Washington: In view of the pharmaceutical giant Pfizer's plans to merge itself with Ireland-based Allergan, the US has announced imposition of additional measures to prevent corporate tax inversions.
Department of the Treasury and Internal Revenue Service (IRS) yesterday issued temporary and proposed regulations to further reduce the benefits of and limit the number of corporate tax inversions, including by addressing earnings stripping.
By undertaking an inversion transaction, companies move their tax residence overseas to avoid US taxes without making significant changes in their business operations.
After an inversion, many of these companies continue to take advantage of the benefits of being based in the United States, while shifting a greater tax burden to other businesses and American families.
"Today, we are announcing additional actions to further rein in inversions and reduce the ability of companies to avoid taxes through earnings stripping," Treasury Secretary Jacob Lew said.

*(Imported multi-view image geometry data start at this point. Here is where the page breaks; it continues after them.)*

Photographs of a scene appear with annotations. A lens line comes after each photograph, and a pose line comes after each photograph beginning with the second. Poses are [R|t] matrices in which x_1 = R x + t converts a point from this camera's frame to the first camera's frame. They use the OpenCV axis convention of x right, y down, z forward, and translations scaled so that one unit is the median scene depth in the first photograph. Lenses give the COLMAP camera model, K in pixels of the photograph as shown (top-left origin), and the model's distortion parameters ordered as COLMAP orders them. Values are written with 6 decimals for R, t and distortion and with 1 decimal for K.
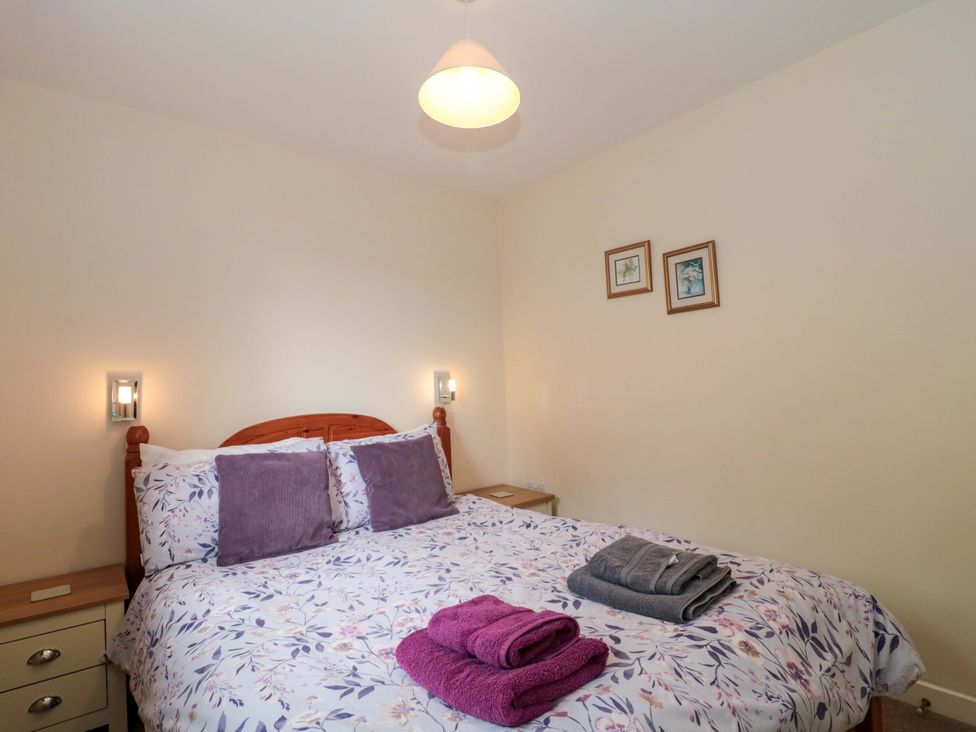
lens RADIAL K [[509.2, 0, 489.2], [0, 509.2, 364.5], [0, 0, 1]] dist [0.000458, -0.012831]
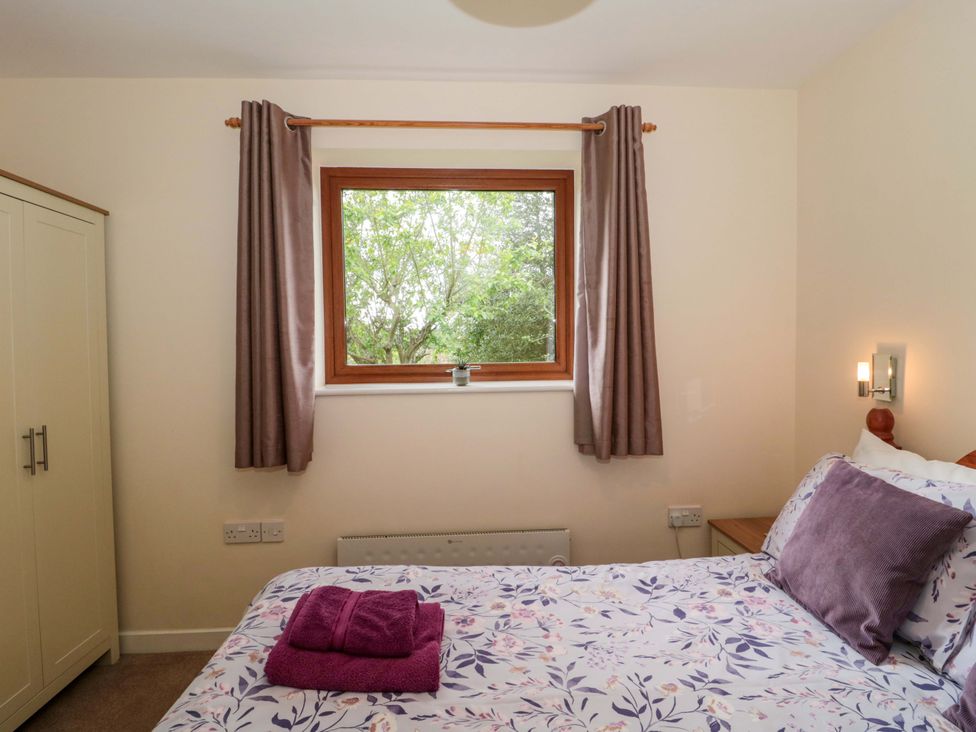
lens RADIAL K [[509.2, 0, 489.2], [0, 509.2, 364.5], [0, 0, 1]] dist [0.000458, -0.012831]
pose [[-0.577895, 0.079587, -0.812221, 0.545376], [0.067289, 0.996492, 0.049767, -0.056076], [0.813333, -0.025894, -0.581222, 1.426621]]
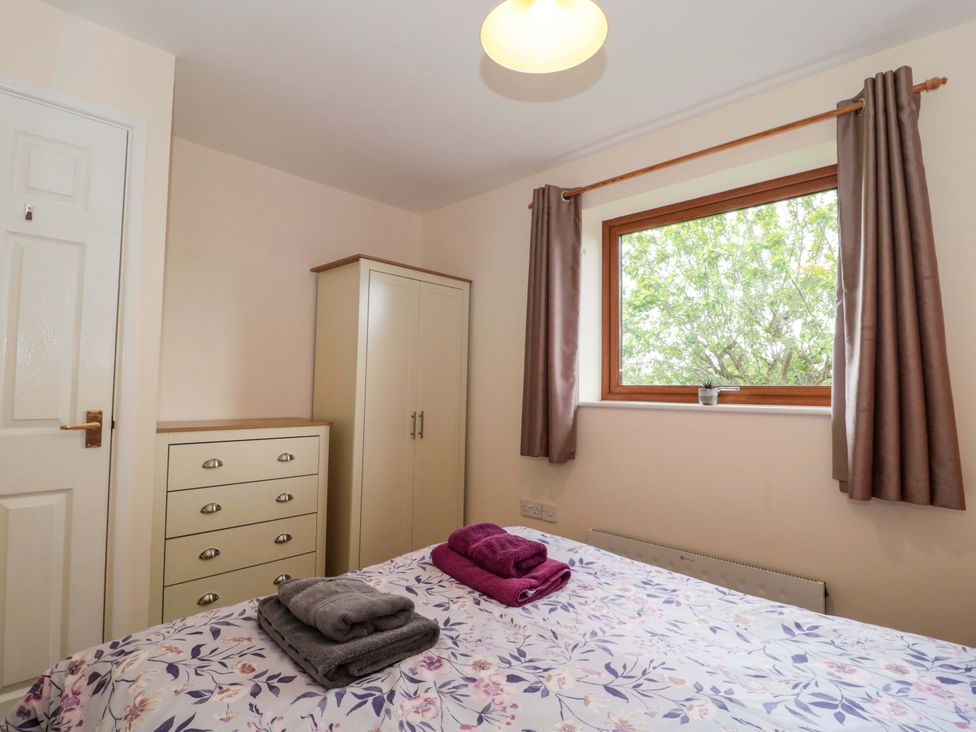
lens RADIAL K [[506.3, 0, 486.8], [0, 506.3, 366.1], [0, 0, 1]] dist [0.000496, -0.013742]
pose [[-0.991734, 0.019831, -0.126772, 0.179019], [0.029962, 0.996463, -0.078515, 0.067983], [0.124766, -0.081664, -0.988820, 1.923486]]
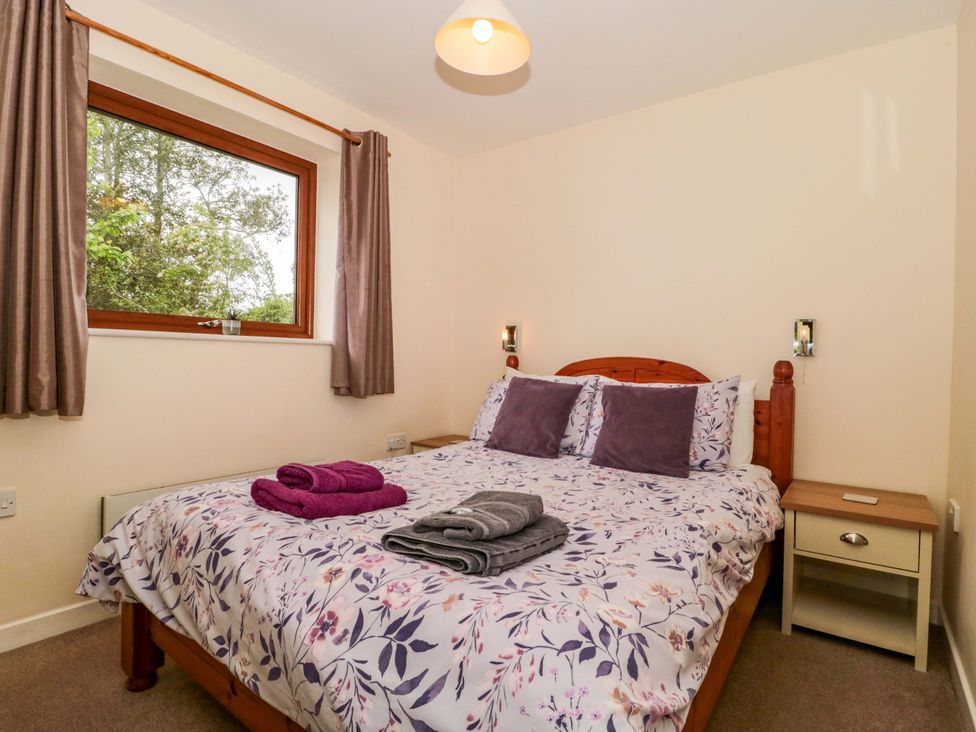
lens RADIAL K [[507.2, 0, 476.3], [0, 507.2, 366.4], [0, 0, 1]] dist [-0.001444, -0.021020]
pose [[0.238255, 0.056065, -0.969583, 1.119605], [0.007013, 0.998207, 0.059443, 0.094058], [0.971177, -0.020962, 0.237434, 0.797766]]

"I urge Congress to move forward with anti-inversion legislation this year.
Ultimately, the best way to address inversions is to reform our business tax system, which is why Treasury is releasing an updated framework on business tax reform, outlining the administration's proposals to date as a guide for future reform.
While that work goes on, Congress should not wait to act as inversions continue to erode our tax base," he said.
The Treasury took action to limit inversions by disregarding foreign parent stock attributable to recent inversions or acquisitions of US companies.
It will prevent a foreign company (including a recent inverter) that acquires multiple American companies in stock-based transactions from using the resulting increase in size to avoid the current inversion thresholds for a subsequent US acquisition, a media statement said.
"If these requirements are not met, instruments will be treated as equity for tax purposes," the Treasury said.
Supporting the latest action, the White House said President Barack Obama is pleased that the Department of Treasury is acting again to discourage companies from taking advantage of a corporate inversion.
"It erodes the American tax base, undercuts businesses that play by the rules and ultimately leaves the middle class and small businesses to pay the tab.
"Business decisions should be driven by genuine business strategies and economic efficiencies, not accounting gimmicks that game our broken tax system," White House Press Secretary Josh Earnest said.